[What to do] Pick each line that has "begin" out of the records.

─── The input ───

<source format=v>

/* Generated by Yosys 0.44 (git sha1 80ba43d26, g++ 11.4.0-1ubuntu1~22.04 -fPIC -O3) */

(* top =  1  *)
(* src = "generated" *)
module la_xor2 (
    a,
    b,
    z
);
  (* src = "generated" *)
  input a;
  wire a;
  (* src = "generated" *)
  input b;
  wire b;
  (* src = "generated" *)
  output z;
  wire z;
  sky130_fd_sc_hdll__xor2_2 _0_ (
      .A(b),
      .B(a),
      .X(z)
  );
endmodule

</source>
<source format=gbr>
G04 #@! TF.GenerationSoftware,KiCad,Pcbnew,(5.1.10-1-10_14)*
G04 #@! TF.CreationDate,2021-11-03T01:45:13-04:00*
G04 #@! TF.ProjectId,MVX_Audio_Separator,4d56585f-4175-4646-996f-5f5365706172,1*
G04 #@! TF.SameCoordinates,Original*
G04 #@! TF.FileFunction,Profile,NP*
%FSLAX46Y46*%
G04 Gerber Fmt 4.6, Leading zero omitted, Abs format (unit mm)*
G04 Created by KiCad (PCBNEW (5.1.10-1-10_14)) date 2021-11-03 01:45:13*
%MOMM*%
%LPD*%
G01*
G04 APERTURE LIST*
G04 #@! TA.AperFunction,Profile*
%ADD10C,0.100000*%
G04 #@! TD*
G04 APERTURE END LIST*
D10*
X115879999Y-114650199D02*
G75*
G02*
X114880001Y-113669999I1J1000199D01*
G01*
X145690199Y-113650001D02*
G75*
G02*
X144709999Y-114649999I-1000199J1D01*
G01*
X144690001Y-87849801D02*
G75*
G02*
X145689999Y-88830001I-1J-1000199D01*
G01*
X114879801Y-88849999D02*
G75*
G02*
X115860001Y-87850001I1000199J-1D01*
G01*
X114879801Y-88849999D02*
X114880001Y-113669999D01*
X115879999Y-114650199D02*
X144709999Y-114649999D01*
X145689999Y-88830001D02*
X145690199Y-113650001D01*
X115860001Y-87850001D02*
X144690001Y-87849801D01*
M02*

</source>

───
─── The input ───

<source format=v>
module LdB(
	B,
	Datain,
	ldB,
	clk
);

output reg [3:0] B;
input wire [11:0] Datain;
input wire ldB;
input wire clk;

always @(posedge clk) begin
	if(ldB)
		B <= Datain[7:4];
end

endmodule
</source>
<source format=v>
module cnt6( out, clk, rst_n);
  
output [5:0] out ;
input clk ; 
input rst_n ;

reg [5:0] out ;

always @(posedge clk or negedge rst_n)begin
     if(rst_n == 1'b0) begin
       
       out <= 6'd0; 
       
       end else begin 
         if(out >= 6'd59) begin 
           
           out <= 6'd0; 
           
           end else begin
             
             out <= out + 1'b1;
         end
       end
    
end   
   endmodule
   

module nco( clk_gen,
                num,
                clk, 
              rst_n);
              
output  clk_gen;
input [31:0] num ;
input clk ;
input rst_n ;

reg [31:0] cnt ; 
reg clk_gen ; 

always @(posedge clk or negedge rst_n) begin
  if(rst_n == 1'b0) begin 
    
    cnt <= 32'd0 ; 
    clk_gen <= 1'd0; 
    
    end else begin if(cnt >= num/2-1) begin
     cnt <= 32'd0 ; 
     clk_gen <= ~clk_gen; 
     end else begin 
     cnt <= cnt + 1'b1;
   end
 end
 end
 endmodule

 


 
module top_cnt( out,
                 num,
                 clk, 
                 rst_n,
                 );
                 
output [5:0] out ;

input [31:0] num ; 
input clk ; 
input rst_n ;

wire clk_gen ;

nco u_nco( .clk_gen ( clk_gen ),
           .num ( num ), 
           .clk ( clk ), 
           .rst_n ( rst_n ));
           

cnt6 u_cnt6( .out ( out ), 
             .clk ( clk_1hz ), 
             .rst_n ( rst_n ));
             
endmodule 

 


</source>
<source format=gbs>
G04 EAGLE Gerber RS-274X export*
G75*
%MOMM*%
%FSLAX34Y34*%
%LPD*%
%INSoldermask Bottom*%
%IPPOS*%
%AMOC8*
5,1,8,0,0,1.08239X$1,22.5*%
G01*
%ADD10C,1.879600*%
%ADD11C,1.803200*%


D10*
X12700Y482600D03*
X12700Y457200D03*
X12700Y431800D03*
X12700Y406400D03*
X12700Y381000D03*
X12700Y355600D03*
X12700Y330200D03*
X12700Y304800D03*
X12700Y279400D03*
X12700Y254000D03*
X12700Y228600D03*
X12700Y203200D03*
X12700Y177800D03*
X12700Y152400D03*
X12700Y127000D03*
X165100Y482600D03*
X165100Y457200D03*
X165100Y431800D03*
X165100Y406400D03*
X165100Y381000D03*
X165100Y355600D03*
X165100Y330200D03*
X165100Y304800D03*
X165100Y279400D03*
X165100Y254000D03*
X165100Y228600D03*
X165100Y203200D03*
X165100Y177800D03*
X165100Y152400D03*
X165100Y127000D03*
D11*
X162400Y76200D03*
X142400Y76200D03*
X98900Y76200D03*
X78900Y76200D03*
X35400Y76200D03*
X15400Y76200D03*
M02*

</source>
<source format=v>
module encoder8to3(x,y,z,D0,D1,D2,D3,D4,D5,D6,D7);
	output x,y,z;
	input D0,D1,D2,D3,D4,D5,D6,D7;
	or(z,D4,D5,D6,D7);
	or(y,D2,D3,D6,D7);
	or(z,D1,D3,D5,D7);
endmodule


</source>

───
─── The input ───

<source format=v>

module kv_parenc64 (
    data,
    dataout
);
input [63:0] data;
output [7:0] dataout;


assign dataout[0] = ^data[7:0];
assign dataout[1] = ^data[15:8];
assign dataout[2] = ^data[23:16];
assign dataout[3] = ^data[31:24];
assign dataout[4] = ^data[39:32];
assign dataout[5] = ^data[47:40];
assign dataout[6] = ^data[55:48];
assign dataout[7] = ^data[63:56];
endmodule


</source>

───

[Output]
always @(posedge clk) begin
always @(posedge clk or negedge rst_n)begin
     if(rst_n == 1'b0) begin
       end else begin 
         if(out >= 6'd59) begin 
           end else begin
always @(posedge clk or negedge rst_n) begin
  if(rst_n == 1'b0) begin 
    end else begin if(cnt >= num/2-1) begin
     end else begin 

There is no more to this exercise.